Vision apocalyptique
Motif iconographique
La nature de la vision apocalyptique a été débattue par les théologiens, qui y ont vu alternativement une vision spirituelle ou une vision intellectuelle [B. Nolan, 1977]. Augustin considère la vision johannique comme une vision de l’âme d’un type particulier, où l’image mentale et sa signification sont simultanément offertes au visionnaire. L’enluminure de l’Apocalypse de la Morgan Library reflète cette position. La vision de chacun des cavaliers est introduite par l’un des quatre vivants, ici l’aigle, qui tourne la tête en direction de Jean alors qu’apparaît le quatrième cavalier (Ap 6 :7-8) Tous deux tiennent un cartel où figure l’ordre “veni et vidi”, qui insiste à la fois sur l’obéissance de Jean et sur le caractère sensoriel de sa vision. Sur le cartel figure également un passage du commentaire sur l’Apocalypse rédigé au IXe siècle par Berengaudus, moine de Ferrières : “id est, spiritualiter intellige / comprends de façon spirituelle”, un appel à une lecture non littérale des épisodes décrits – la lecture littérale étant un risque largement souligné par l’exégèse avant la fin du Moyen Age ; ce qui est décrit n’est là que pour rappeler ou annoncer ce que l’Église historique a été amenée ou sera amenée à vivre. Cette lecture interprétative est explicitée visuellement dans l’image, qui prête au cavalier une coupe au contenu enflammé qui ne figure pas dans le texte biblique, mais qui s’explique par une glose de Berengaudus citant le Deutéronome (32:22).

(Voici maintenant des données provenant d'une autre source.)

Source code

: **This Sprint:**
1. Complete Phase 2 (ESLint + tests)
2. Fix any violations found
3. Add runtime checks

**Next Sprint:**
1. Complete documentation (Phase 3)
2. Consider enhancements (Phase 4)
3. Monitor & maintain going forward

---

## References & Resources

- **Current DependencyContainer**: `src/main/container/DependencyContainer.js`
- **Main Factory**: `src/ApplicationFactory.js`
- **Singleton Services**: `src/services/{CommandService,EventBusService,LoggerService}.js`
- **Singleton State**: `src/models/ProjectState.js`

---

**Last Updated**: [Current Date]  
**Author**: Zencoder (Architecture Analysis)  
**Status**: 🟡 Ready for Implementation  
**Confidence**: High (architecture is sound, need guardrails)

La double exhortation à voir et à interpréter donne à Jean un rôle de témoin actif, mais également de passeur de la démarche de la vision intelligente/interprétative (visio spiritualis) il voit, il expérimente, il reçoit des informations qui l’éclairent et qu’il rapporte. Il transmet la démarche en même temps qu’il rapporte ses visions [R. Emmerson, 2010].